> EXERCISE DETAILS
Could you output the text of every item below line by line and word for word, leaving the pictures out?

Segment Start: PROVIDED ENTRIES

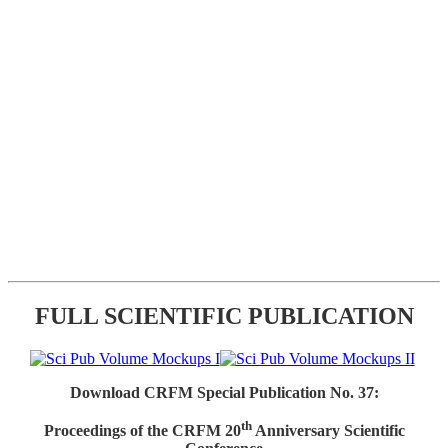
FULL SCIENTIFIC PUBLICATION
Download CRFM Special Publication No. 37:
th
Proceedings of the CRFM 20
Anniversary Scientific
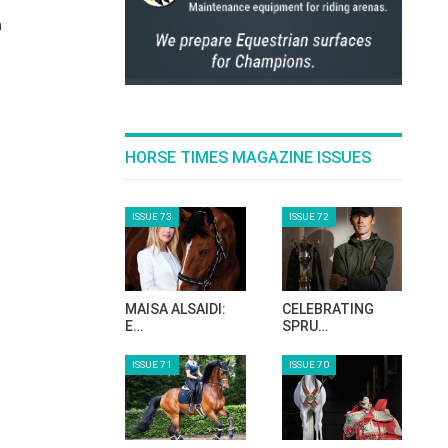
n
HORSE TIMES MAGAZINE ISSUES
ISSUE 73
ISSUE 72
MAISA ALSAIDI:
CELEBRATING
E…
SPRU…
ISSUE 71
ISSUE 70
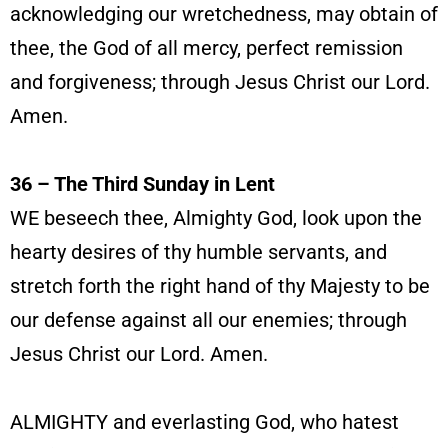
acknowledging our wretchedness, may obtain of
thee, the God of all mercy, perfect remission
and forgiveness; through Jesus Christ our Lord.
Amen.
36 – The Third Sunday in Lent
WE beseech thee, Almighty God, look upon the
hearty desires of thy humble servants, and
stretch forth the right hand of thy Majesty to be
our defense against all our enemies; through
Jesus Christ our Lord. Amen.
ALMIGHTY and everlasting God, who hatest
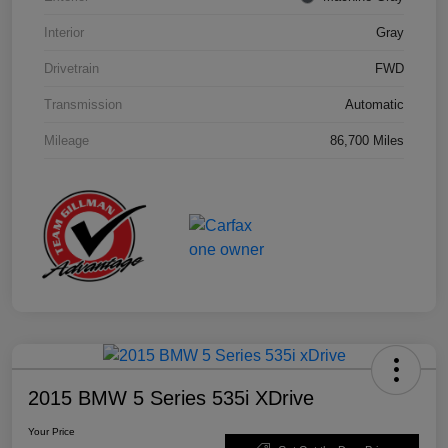
Interior
Gray
Drivetrain
FWD
Transmission
Automatic
Mileage
86,700 Miles
2015 BMW 5 Series 535i XDrive
Your Price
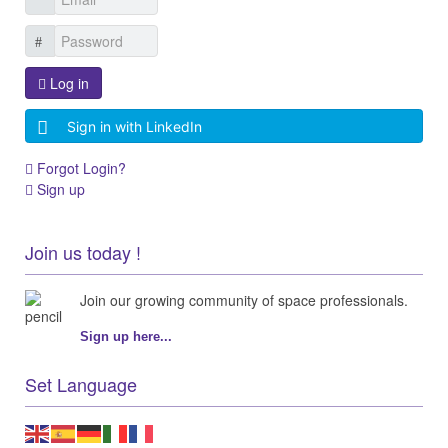
Log in
Sign in with LinkedIn
Forgot Login?
Sign up
Join us today !
Join our growing community of space professionals.
Sign up here...
Set Language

Segment End: PROVIDED ENTRIES

> RESULT
FULL SCIENTIFIC PUBLICATION
Download CRFM Special Publication No. 37:
th
Proceedings of the CRFM 20
Anniversary Scientific
n
HORSE TIMES MAGAZINE ISSUES
ISSUE 73
ISSUE 72
MAISA ALSAIDI:
CELEBRATING
E…
SPRU…
ISSUE 71
ISSUE 70
acknowledging our wretchedness, may obtain of
thee, the God of all mercy, perfect remission
and forgiveness; through Jesus Christ our Lord.
Amen.
36 – The Third Sunday in Lent
WE beseech thee, Almighty God, look upon the
hearty desires of thy humble servants, and
stretch forth the right hand of thy Majesty to be
our defense against all our enemies; through
Jesus Christ our Lord. Amen.
ALMIGHTY and everlasting God, who hatest
Interior
Gray
Drivetrain
FWD
Transmission
Automatic
Mileage
86,700 Miles
2015 BMW 5 Series 535i XDrive
Your Price
Log in
Sign in with LinkedIn
Forgot Login?
Sign up
Join us today !
Join our growing community of space professionals.
Sign up here...
Set Language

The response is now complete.